Source data START

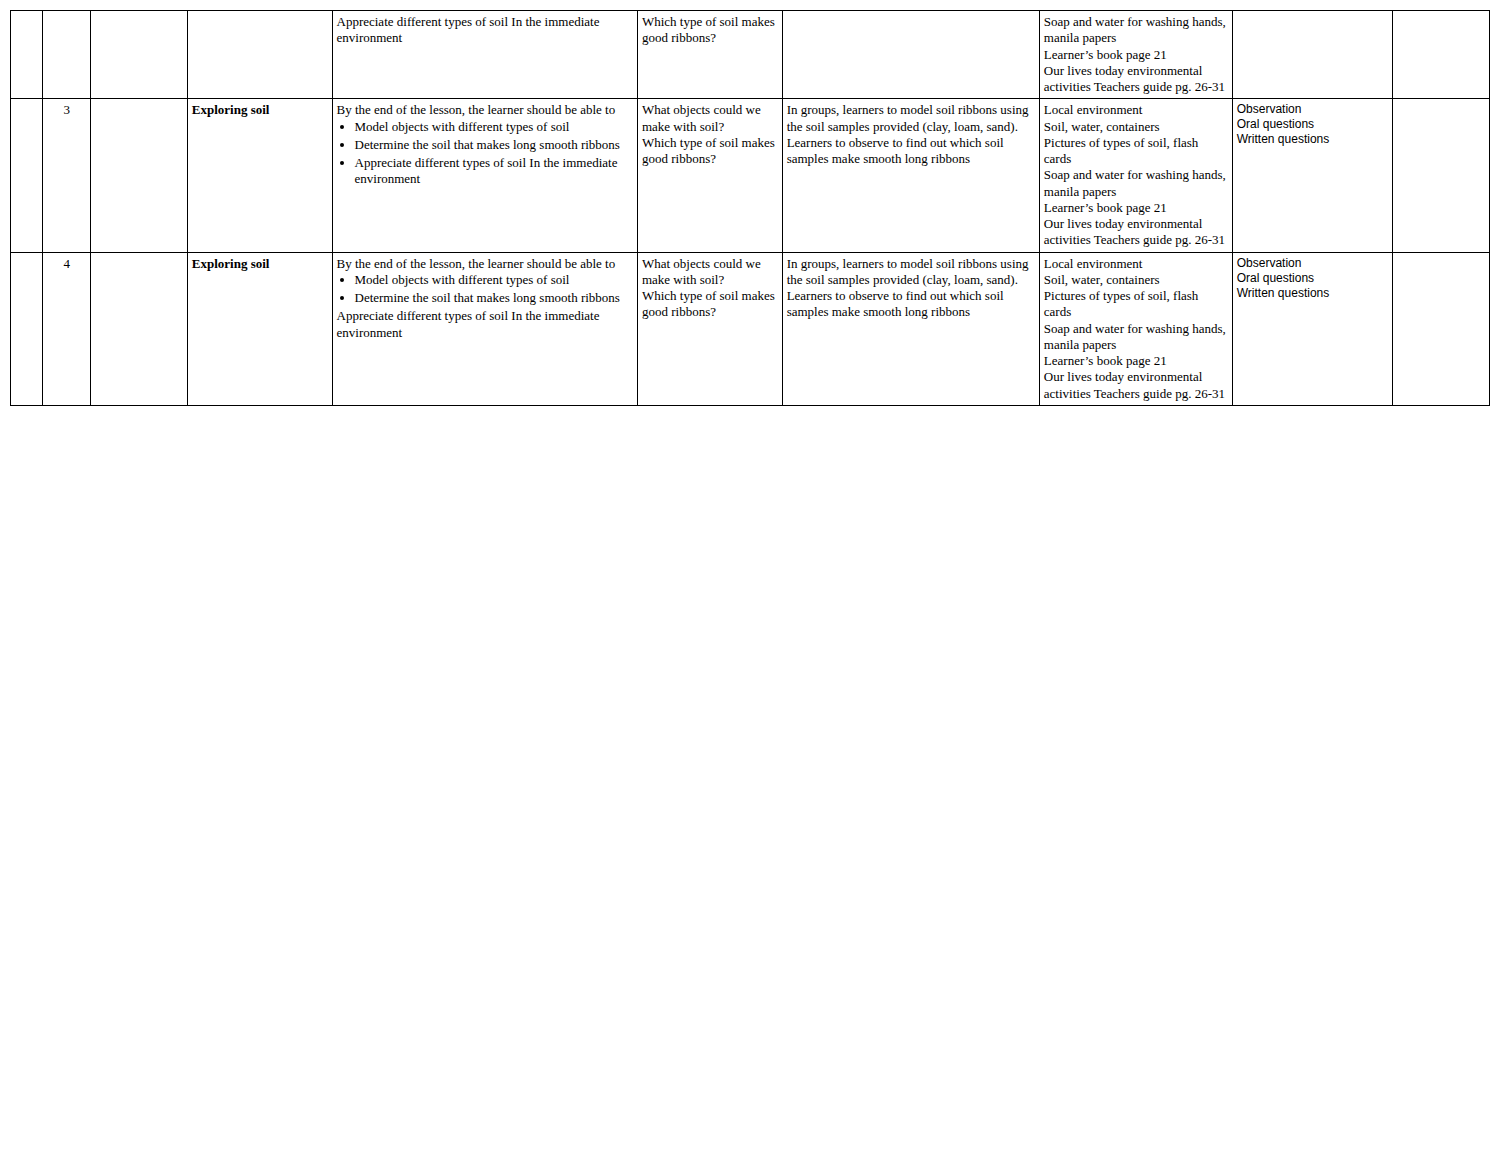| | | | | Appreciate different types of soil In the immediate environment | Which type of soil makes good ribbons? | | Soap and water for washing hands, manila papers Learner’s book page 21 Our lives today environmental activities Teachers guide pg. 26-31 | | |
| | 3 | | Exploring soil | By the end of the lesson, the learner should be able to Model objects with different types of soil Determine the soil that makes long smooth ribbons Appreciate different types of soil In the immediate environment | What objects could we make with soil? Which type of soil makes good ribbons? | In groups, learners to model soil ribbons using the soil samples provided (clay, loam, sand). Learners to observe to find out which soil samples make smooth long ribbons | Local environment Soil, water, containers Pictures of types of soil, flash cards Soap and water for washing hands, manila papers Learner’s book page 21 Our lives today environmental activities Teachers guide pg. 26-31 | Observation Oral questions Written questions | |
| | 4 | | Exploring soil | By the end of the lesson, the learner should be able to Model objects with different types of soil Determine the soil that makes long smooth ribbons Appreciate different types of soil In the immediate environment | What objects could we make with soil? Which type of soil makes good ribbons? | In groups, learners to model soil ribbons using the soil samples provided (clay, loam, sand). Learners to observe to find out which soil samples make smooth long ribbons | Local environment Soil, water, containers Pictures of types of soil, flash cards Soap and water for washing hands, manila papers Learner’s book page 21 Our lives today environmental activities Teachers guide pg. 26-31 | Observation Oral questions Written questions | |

Source data END
Source data START

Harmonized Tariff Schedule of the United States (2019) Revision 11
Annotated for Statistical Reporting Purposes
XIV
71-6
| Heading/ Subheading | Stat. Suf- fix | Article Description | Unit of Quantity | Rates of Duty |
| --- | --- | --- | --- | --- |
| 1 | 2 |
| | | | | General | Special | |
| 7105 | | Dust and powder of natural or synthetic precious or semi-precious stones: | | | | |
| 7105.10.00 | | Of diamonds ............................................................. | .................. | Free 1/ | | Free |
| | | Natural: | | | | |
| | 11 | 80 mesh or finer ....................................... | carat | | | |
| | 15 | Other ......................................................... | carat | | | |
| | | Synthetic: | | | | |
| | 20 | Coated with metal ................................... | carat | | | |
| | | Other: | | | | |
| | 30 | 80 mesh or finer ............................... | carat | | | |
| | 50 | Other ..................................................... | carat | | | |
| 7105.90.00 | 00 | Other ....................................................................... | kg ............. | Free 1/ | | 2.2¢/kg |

Source data END
Source data START

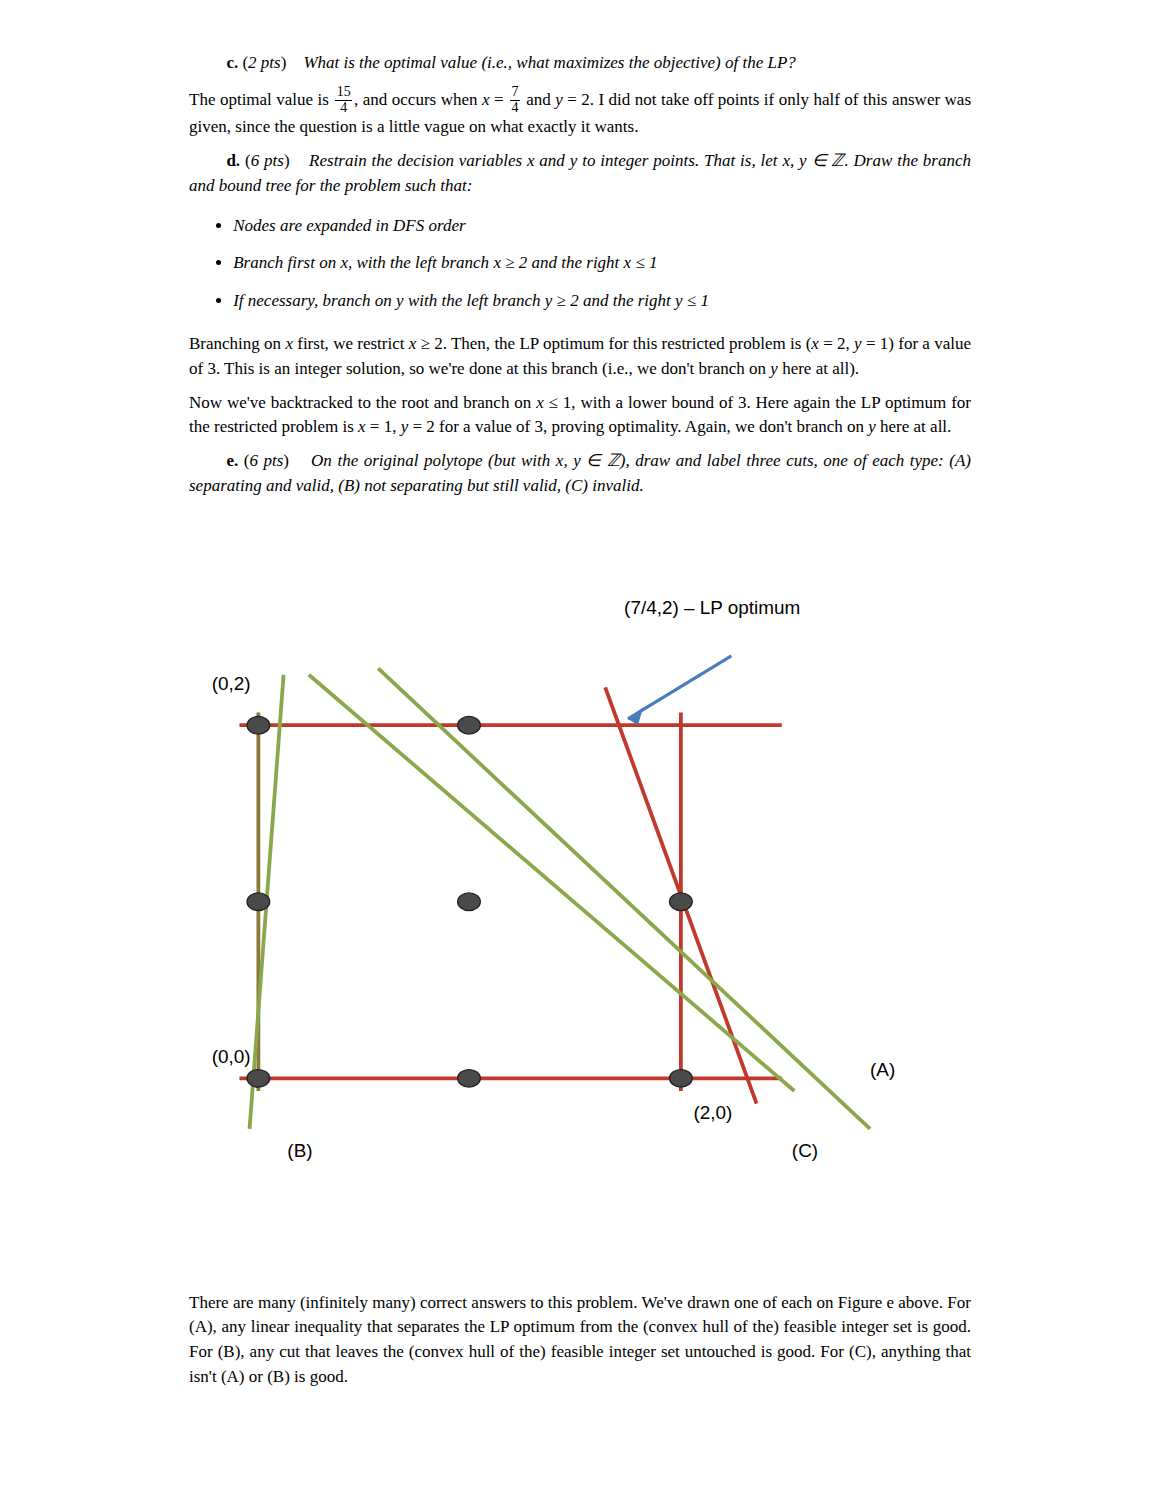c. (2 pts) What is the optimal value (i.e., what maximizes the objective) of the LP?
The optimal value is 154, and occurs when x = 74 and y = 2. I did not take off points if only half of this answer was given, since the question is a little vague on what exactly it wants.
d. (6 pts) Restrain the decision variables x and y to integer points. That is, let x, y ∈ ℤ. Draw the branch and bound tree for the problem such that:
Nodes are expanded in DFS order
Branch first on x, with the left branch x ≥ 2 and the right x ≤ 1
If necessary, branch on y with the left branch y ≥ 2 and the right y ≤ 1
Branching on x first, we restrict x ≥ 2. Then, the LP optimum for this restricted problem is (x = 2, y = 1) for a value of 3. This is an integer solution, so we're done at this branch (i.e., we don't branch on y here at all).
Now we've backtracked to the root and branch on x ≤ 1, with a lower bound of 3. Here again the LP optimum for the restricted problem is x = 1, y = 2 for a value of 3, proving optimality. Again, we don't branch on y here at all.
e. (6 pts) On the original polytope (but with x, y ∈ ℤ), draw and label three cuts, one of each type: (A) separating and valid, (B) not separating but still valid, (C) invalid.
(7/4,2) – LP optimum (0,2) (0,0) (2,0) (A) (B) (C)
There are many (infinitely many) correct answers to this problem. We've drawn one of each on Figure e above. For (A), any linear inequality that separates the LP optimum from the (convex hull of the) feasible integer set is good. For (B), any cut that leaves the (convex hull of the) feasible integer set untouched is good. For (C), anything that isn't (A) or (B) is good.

Source data END

> _Work to be completed_: Write out exactly the lines that fall from the line with "metal ................................... | carat | | | |" to the line with "1/ | | 2.2¢/kg |" in the records above, keeping both ends.

> _Reply to the task_:
| | 20 | Coated with metal ................................... | carat | | | |
| | | Other: | | | | |
| | 30 | 80 mesh or finer ............................... | carat | | | |
| | 50 | Other ..................................................... | carat | | | |
| 7105.90.00 | 00 | Other ....................................................................... | kg ............. | Free 1/ | | 2.2¢/kg |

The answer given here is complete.